> Problem requirements
In the interview below, which book starts the Jana Lane mystery/romance series?

> Document passage
>>>

I was going to ask you to send a movie producer to me! (laughs) Okay, how about this? Any movie producers reading this, please contact both of us.

You are also an author. But before we get to your books, tell us about your other accomplishments. I understand you are a professor.
Since 1990 I have been a college professor teaching theatre. I really enjoy giving back and helping young people learn the craft of acting. It also keeps me feeling young. For the last nine years I have been department head as well.


 I admire you for this.
Thank you. I am very fortunate to have such a fulfilling job that uses every ounce of my creativity.


You have a book released by the same publisher that published my Time Pilgrim series, Whiskey Creek Press, a Start Media company. Tell me about it.
The Jana Lane mystery/romance series starts with PAPER DOLL (released March 5) and will continue in six month intervals with PORCELAIN DOLL then SATIN DOLL.

<<<

> Information shown
>>>

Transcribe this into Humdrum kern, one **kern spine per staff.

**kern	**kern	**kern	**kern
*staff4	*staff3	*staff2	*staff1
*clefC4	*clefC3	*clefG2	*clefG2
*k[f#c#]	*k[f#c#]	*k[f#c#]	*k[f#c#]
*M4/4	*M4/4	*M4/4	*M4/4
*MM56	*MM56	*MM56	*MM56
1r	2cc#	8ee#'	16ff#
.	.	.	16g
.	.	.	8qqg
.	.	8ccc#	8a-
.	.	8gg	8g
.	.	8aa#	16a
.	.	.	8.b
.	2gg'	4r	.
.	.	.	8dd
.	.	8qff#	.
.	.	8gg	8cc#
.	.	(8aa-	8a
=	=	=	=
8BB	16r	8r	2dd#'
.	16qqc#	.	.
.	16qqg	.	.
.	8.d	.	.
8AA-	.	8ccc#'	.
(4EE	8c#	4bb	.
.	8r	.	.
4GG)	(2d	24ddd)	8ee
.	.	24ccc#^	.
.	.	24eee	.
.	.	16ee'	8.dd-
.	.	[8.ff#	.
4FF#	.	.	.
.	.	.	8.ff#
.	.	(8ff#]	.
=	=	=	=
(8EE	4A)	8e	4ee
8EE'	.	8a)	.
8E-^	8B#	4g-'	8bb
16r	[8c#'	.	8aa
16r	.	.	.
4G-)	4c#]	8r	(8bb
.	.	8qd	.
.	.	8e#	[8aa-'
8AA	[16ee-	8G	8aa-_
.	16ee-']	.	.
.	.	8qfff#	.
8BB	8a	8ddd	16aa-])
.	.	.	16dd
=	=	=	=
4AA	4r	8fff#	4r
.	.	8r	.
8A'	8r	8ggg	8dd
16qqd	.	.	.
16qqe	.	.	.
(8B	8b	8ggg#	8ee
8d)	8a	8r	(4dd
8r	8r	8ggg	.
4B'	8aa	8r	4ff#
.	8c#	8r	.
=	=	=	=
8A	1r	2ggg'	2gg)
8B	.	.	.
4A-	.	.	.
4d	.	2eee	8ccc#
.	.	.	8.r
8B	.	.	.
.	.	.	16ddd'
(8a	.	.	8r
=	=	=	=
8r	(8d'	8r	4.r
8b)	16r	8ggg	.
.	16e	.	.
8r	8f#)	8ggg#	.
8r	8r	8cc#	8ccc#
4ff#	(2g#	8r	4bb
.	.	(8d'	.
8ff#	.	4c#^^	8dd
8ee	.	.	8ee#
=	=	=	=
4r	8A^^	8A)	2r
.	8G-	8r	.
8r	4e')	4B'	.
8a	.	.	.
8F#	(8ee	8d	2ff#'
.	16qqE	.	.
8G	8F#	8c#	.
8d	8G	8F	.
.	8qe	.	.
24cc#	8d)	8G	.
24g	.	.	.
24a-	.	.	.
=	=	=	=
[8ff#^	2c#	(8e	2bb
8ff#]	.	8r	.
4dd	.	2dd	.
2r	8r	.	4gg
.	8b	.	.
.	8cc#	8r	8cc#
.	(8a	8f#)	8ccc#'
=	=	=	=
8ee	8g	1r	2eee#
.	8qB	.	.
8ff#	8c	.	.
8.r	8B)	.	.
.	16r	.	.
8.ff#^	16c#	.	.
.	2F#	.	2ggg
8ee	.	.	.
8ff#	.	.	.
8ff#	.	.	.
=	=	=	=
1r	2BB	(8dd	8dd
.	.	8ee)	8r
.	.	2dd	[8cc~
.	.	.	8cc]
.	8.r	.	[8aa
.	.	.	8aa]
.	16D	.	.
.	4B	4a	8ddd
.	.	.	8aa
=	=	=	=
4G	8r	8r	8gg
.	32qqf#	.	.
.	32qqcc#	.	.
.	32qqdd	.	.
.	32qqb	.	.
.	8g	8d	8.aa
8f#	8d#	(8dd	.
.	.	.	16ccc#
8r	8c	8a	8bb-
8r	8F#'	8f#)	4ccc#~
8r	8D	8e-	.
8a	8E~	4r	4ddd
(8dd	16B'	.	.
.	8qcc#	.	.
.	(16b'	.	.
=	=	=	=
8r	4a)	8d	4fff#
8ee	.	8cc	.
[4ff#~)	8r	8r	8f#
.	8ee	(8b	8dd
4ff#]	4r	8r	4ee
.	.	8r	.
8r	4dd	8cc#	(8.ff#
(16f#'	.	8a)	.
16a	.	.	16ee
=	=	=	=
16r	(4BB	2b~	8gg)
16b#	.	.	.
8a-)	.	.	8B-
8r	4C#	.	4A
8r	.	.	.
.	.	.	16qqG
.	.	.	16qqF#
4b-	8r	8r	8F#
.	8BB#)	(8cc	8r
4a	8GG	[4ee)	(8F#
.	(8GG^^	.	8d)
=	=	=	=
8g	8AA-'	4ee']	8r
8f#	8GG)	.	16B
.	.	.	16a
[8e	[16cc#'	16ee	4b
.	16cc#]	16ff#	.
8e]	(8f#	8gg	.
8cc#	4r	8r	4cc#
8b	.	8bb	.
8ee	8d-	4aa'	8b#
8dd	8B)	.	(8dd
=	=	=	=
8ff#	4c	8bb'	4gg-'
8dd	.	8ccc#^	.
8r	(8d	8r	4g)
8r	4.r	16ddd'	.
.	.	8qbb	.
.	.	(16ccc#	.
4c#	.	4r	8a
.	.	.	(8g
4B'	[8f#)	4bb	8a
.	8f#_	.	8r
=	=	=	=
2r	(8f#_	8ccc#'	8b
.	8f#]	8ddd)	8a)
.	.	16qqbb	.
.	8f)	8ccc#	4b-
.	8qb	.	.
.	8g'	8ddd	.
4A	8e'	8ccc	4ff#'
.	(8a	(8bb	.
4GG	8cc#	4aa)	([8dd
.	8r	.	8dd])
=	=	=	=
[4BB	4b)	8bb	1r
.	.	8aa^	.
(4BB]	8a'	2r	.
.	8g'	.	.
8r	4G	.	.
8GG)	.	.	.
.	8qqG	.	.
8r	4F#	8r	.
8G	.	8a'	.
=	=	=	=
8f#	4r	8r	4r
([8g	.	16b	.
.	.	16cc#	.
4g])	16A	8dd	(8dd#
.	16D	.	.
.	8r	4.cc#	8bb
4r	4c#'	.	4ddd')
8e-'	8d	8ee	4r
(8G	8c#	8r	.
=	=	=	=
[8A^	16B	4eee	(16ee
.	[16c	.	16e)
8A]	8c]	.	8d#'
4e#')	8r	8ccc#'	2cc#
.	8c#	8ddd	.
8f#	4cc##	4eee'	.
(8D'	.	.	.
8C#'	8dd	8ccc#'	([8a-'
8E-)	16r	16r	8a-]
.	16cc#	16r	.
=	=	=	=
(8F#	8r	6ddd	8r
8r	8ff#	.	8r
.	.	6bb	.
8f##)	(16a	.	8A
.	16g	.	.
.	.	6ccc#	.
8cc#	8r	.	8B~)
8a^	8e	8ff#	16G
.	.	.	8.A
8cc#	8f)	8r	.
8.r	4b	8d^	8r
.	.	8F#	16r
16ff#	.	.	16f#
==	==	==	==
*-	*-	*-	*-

<<<

> Response to the task
PAPER DOLL